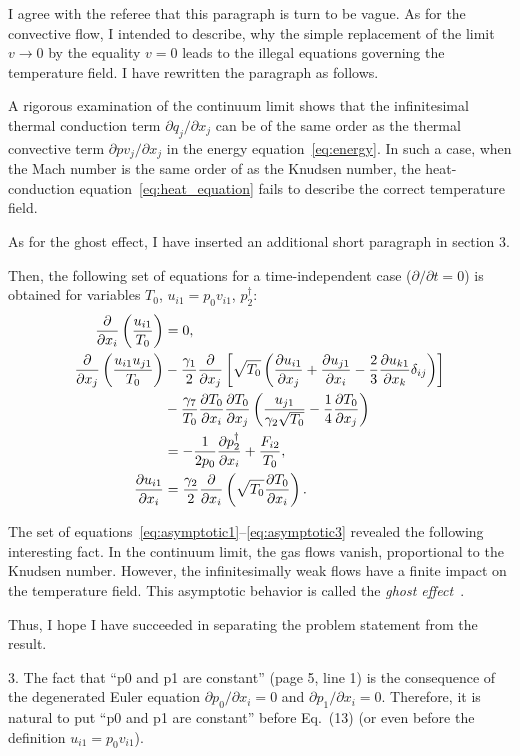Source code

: \documentclass{article}
\newcommand{\pder}[2][]{\frac{\partial#1}{\partial#2}}
\newcommand{\Pder}[2][]{\partial#1/\partial#2}
\def\asterism{\par\vspace{1em}{\centering\scalebox{1}{\bfseries *~*~*}\par}\vspace{.5em}\par}
\begin{document}
I agree with the referee that this paragraph is turn to be vague.
As for the convective flow, I intended to describe, why the simple replacement of the limit \(v\to0\)
by the equality \(v=0\) leads to the illegal equations governing the temperature field.
I have rewritten the paragraph as follows.
\begin{leftbar}
A rigorous examination of the continuum limit shows that the infinitesimal thermal conduction term \(\Pder[q_j]{x_j}\)
can be of the same order as the thermal convective term \(\Pder[pv_j]{x_j}\) in the energy equation~\eqref{eq:energy}.
In such a case, when the Mach number is the same order of as the Knudsen number,
the heat-conduction equation~\eqref{eq:heat_equation} fails to describe
the correct temperature field.
\end{leftbar}
As for the ghost effect, I have inserted an additional short paragraph in section 3.
\begin{leftbar}
Then, the following set of equations for a time-independent case (\(\Pder{t} = 0\))
is obtained for variables \(T_0\), \(u_{i1} = p_0v_{i1}\), \(p_2^\dag\):
\begin{align}
	\pder{x_i}\left(\frac{u_{i1}}{T_0}\right) &= 0, \label{eq:asymptotic1} \\
	\pder{x_j}\left(\frac{u_{i1}u_{j1}}{T_0}\right)
		&-\frac{\gamma_1}2\pder{x_j}\left[\sqrt{T_0}\left(
			\pder[u_{i1}]{x_j}+\pder[u_{j1}]{x_i}-\frac23\pder[u_{k1}]{x_k}\delta_{ij}\right
		)\right] \notag\\
		&- \frac{\gamma_7}{T_0}\pder[T_0]{x_i}\pder[T_0]{x_j}\left(\frac{u_{j1}}{\gamma_2\sqrt{T_0}} - \frac{1}4\pder[T_0]{x_j}\right) \notag\\
		&= -\frac1{2p_0}\pder[p_2^\dag]{x_i} + \frac{F_{i2}}{T_0}, \label{eq:asymptotic2} \\
	\pder[u_{i1}]{x_i} &= \frac{\gamma_2}2\pder{x_i}\left(\sqrt{T_0}\pder[T_0]{x_i}\right). \label{eq:asymptotic3}
\end{align}
\asterism
The set of equations~\eqref{eq:asymptotic1}--\eqref{eq:asymptotic3} revealed the following interesting fact.
In the continuum limit, the gas flows vanish, proportional to the Knudsen number.
However, the infinitesimally weak flows have a finite impact on the temperature field.
This asymptotic behavior is called the \emph{ghost effect}~\cite{GhostEffect, Sone2002, Sone2007}.
\end{leftbar}
Thus, I hope I have succeeded in separating the problem statement from the result.

\begin{quoting}
3. The fact that ``p0 and p1 are constant'' (page 5, line 1) is the
consequence of the degenerated Euler equation \(\Pder[p_0]{x_i} = 0\) and
\(\Pder[p_1]{x_i} = 0\). Therefore, it is natural to put ``p0 and p1 are constant'' before
Eq.~(13) (or even before the definition \(u_{i1} = p_0v_{i1}\)).
\end{quoting}
\end{document}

#####

## [Exercise instructions]
Find the word "have" in the entries, then copy out every line that has it.

## [Answer box]
I have rewritten the paragraph as follows.
As for the ghost effect, I have inserted an additional short paragraph in section 3.
However, the infinitesimally weak flows have a finite impact on the temperature field.
Thus, I hope I have succeeded in separating the problem statement from the result.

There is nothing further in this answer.